The best person to push a dolly is one with the experience to coordinate the dolly move with the operator to maintain the actors in a good composition. It helps if the dolly grip has a well-shaded monitor of what the camera sees.

Very slow short (3-4 foot) moves can be made better working on one's knees than standing and walking. Watching the ground move in relationship to the dolly helps make a smooth constant speed move. Make marks for the beginning and ends of the move.

Especially for small screen video, dolly or crane shots of scenic and establishing shots give them a 3 dimensional feel. The resolution of film on a big screen makes up for crane and dolly moves. On the big screen good moves make a good shot better. Dolly and crane shots take time, extra equipment and people to set up in most cases, but set-up can often be done without the actors. Sometimes the shot can be made with stand-ins in the right wardrobe and body language. Some actor's have a distinctive walk that is hard to mimic.
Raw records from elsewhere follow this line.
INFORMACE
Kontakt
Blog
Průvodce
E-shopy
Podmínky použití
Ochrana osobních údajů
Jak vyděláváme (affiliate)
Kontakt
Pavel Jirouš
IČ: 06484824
Rehearsing a shot and doing a lot of practice moves will always improve shots a lot. You can block a potential dolly or crane shot by viewfinder, but putting up the camera will show other often better possibilities. Moving some dolly track and crane bases can be a major job. Learning to block a shot by eye is a skill learned with practice not under the pressure of a full cast and crew waiting for the cameraman to set up a shot.

The feeling of speed of a dolly shot depends on the distance of the nearest objects to camera, the focal length, whether the camera zooms and the feel desired for the shot. An action picture would demand much different treatment than a romantic story shot in nature.